[Web-SIG] Request for Comments on upcoming WSGI Changes

Sun Sep 20 16:43:52 CEST 2009

At 03:06 PM 9/20/2009 +0200, Armin Ronacher wrote:
>Hello everybody,
>
>Thanks to Graham Dumpleton and Robert Brewer there is some serious
>progress on WSGI currently.  I proposed a roadmap with some PEP changes
>now that need some input.
>
>Summary:
>
>   WSGI 1.0       stays the same as PEP 0333 currently is
>   WSGI 1.1       becomes what Ian and I added to PEP 0333
>   WSGI 2.0       becomes a unicode powered version of WSGI 1.1
>   WSGI 3.0       becomes WSGI 2.0 just without start_response

Since there's already a well-established notion of WSGI 2.0 being the 
new calling convention, I would suggest (to avoid confusion) renaming 
your "2.0" to "1.2" or "1.5" or something instead.
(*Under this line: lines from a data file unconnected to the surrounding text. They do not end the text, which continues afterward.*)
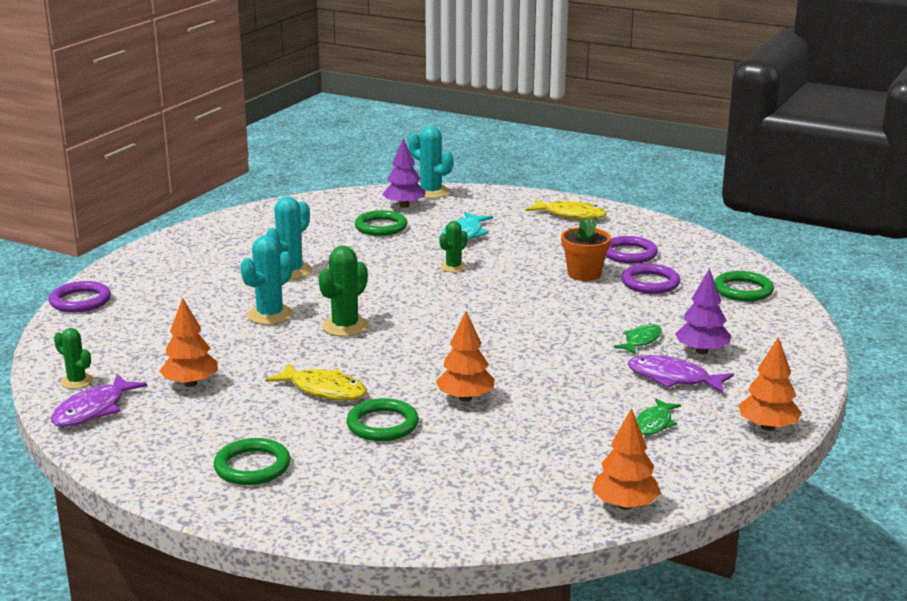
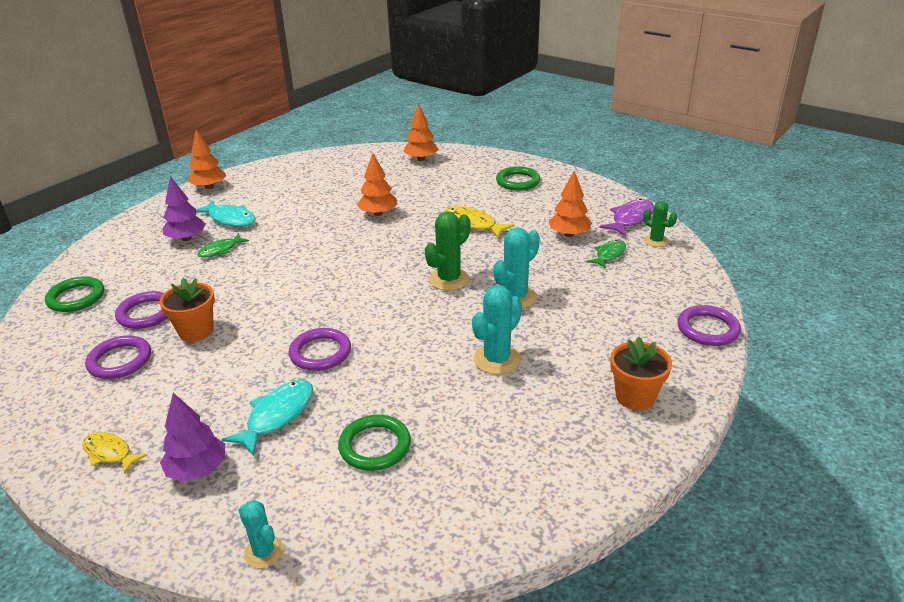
camera: 170 degrees left, 10 degrees up
(176, 258) = (635, 397): none -> orange flower pot
(382, 424) = (437, 200): green ring -> none
(404, 206) = (323, 506): purple tree -> purple tree (197, 469)
(431, 192) = (264, 552): turquoise cactus -> turquoise cactus, size x0.63
(453, 267) = (320, 353): green cactus -> purple ring
(570, 215) = (110, 453): yellow fish -> yellow fish, size x0.67
(625, 505) = (326, 156): orange tree -> orange tree (421, 159)
(654, 423) = (272, 192): green fish -> green fish (609, 255)
(673, 378) = (230, 219): purple fish -> turquoise fish

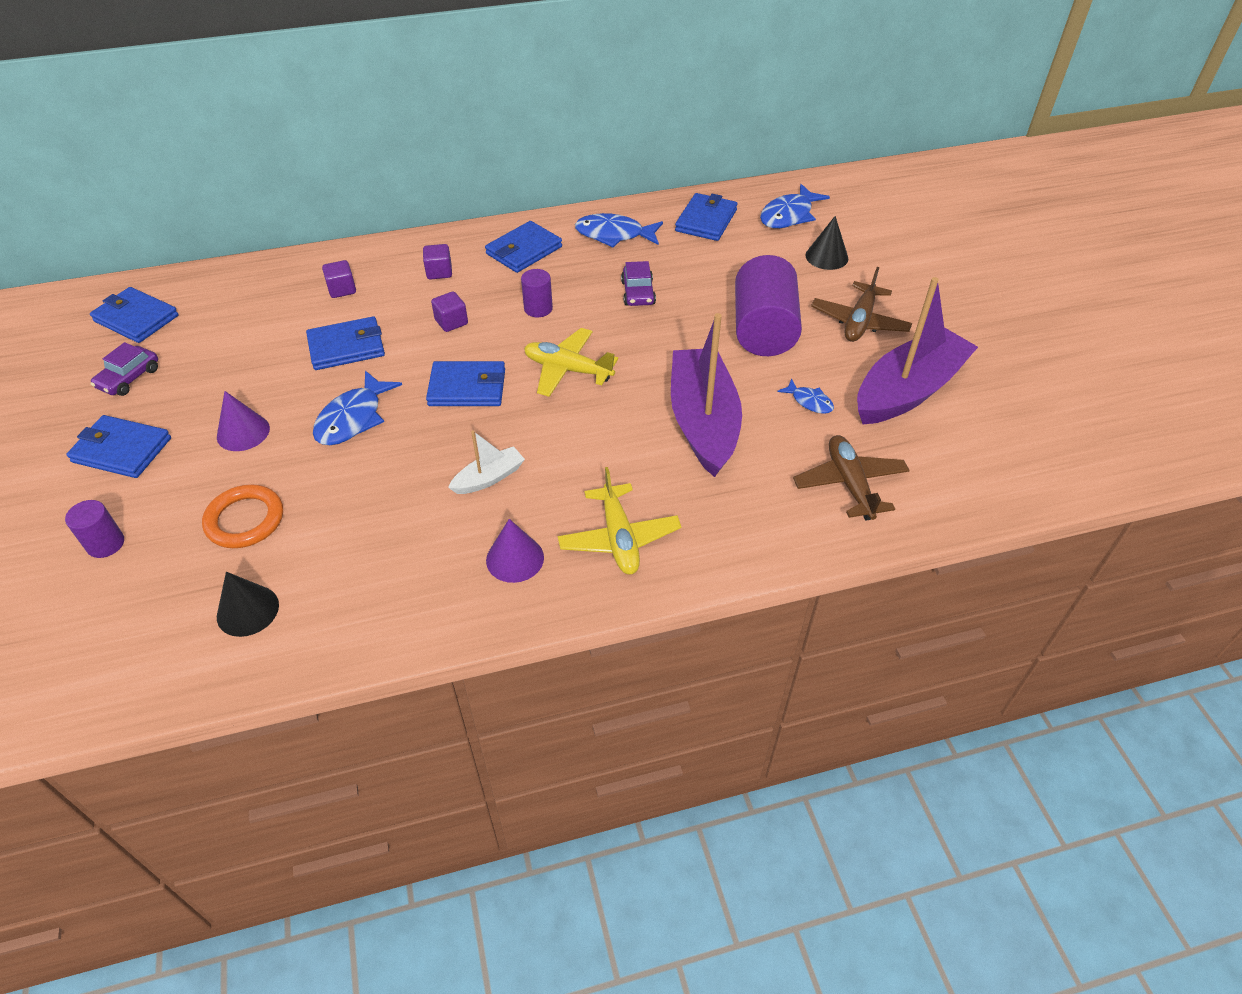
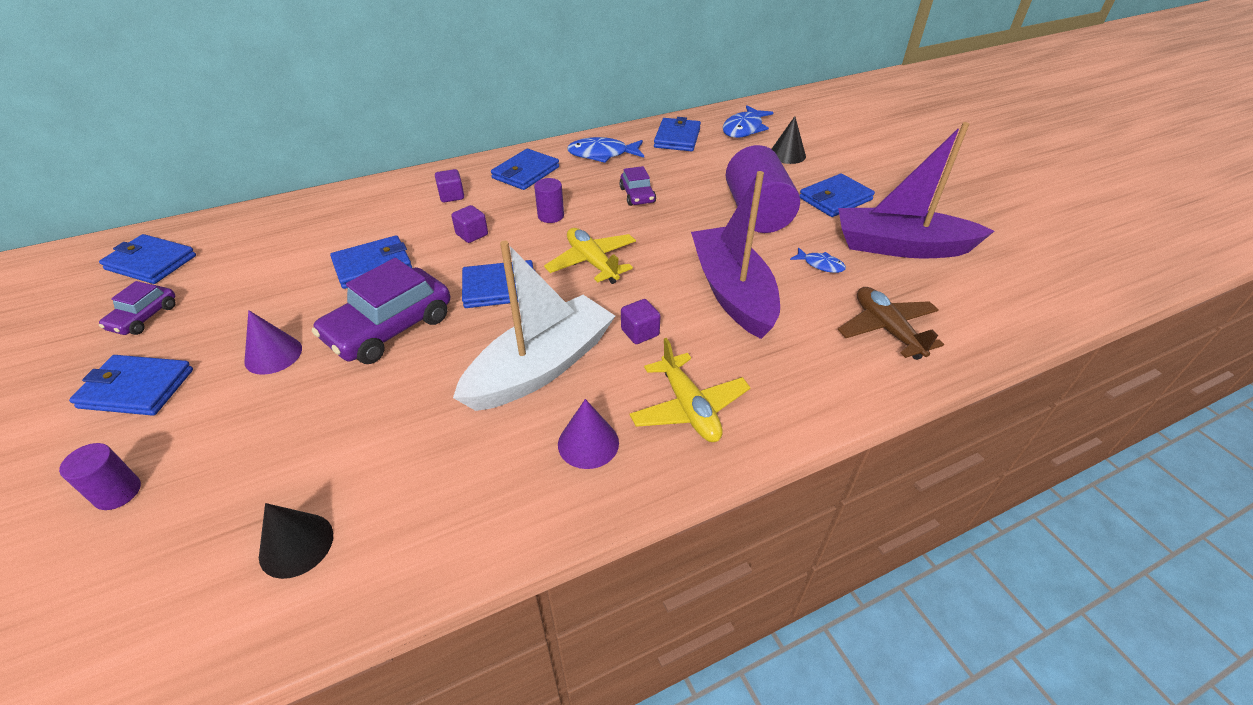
camera: 10 degrees left, 5 degrees down
(245, 520) = (283, 443): orange ring -> none
(342, 289) = (361, 218): purple cube -> purple cube (640, 332)
(353, 418) = (389, 328): blue fish -> purple car
(489, 478) = (541, 367): white boat -> white boat, size x2.17
(567, 370) = (592, 262): yellow plane -> yellow plane turned 45 degrees clockwise
(859, 322) = (835, 199): brown plane -> blue wallet
(908, 390) = (900, 247): purple boat -> purple boat turned 120 degrees counterclockwise

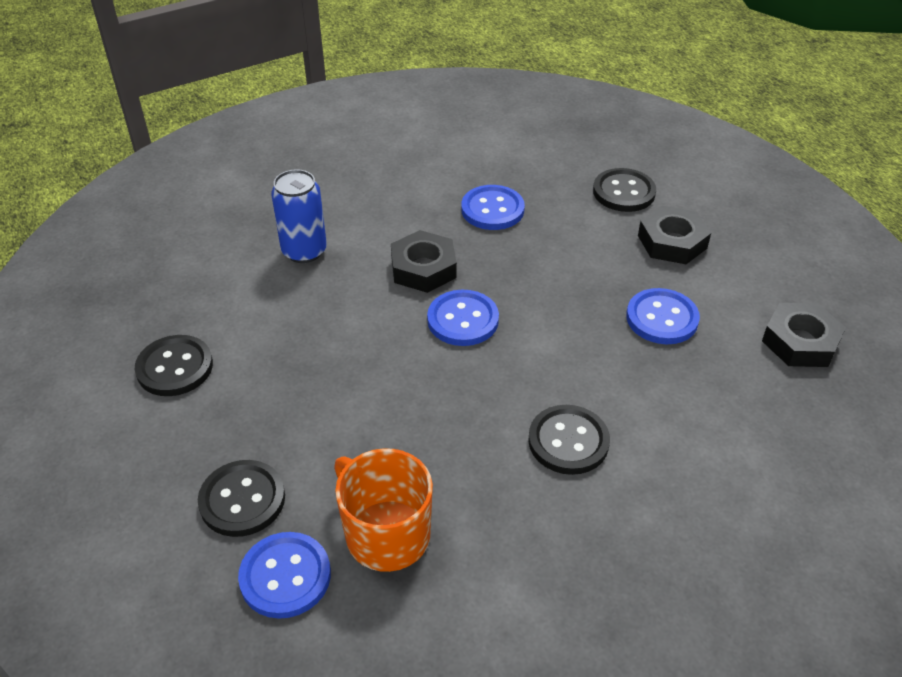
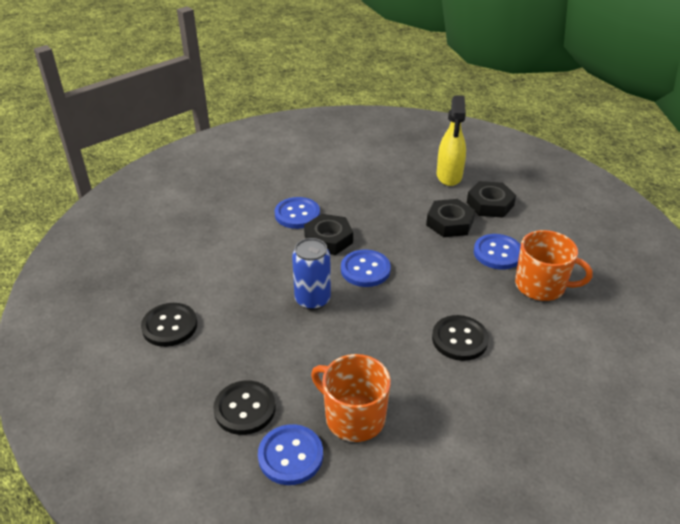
camera: 10 degrees left, 5 degrees down
(304, 251) = (241, 237): blue can -> blue can (312, 300)
(492, 210) = (364, 196): blue button -> blue button (297, 214)
(624, 192) = (449, 176): black button -> yellow spray bottle
(712, 376) = (541, 286): none -> orange mug
(800, 342) = (590, 257): black nut -> black nut (450, 223)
>   WSGI 1.0 and 1.1 are byte based and nearly impossible to use on Python
>   3 because of changes in the standard library that no longer work with
>   a byte-only approach.

This is unfortunate, but it should probably be considered a 
bellwether for Python 3 porting in general, alas.  The Python 3 
stdlib *should* work with bytes, and the fact that it does not should 
be treated as a bug in the stdlib rather than something to be worked 
around in WSGI.

>Graham wrote down two questions he wants every major framework developer
>to be answered.  These should guide the way to new WSGI standards:
>
>1. Do we keep bytes everywhere forever in Python 2.X, or try to
>    introduce unicode there at all to at least mirror what changes might
>    be made to make WSGI workable in Python 3.X?

Technically, we are not using bytes but "native" strings, i.e. type 
'str'.  What benefit would introducing unicode produce?

>2. Do we skip WSGI 1.X completely for Python 3.X and go straight to
>    WSGI 2.0 for Python 3.X?

This discussion has been going on for so long that I've already 
forgotten what the problem was with just using the original 1.0 spec 
for 3.X, i.e., using native strings for everything, using latin-1 
encoding.  The only things I can recall off the top of my head are 
that the input stream would still be bytes, and that the environment 
might've used a different encoding.

I don't know if such an approach should actually be *recommended*, 
but having a migration path for WSGI 1.0-> Python 3.X sounds like a 
good idea, if it can be done strictly as errata/clarification of the 
existing spec.  Otherwise, might as well forget the whole thing and 
go straight to the latest and greatest (i.e. what has previously been 
called 2.0 and you're calling 3.0.)

>I added a new question I think should be asked too:
>
>3. Do we skip WSGI 2.0 as specified in the PEP and go straight to
>    WSGI 3.0 and drop start_response?

I suggest skipping straight to the latest and greatest with no 
in-betweens at all, other than errata/clarifications on 1.0.  Having 
lots of variations of a "standard" is a bug, not a feature!

>The following things became pretty clear when playing around with
>various specifications on Python 3:
>
>-  Python 3 no longer implicitly converts between unicode and byte
>    strings.  This covers comparisons, the regular expression engine,
>    all string functions and many modules in the stdlib.
>-  The Python 3 stdlib radically moved to unicode for non unicode things
>    as well (the http servers, http clients, url handling etc.)
>
>-  A byte only version of WSGI appears unrealistic on Python 3 because
>    it would require server and middleware implementors to reimplement
>    parts of the standard library to work on bytes again.

IMO, this strongly suggests that it's the stdlib or Python 3 that's 
broken here.  How much of the stdlib are we talking about needing to 
reimplement, aside from cgi.FieldStorage?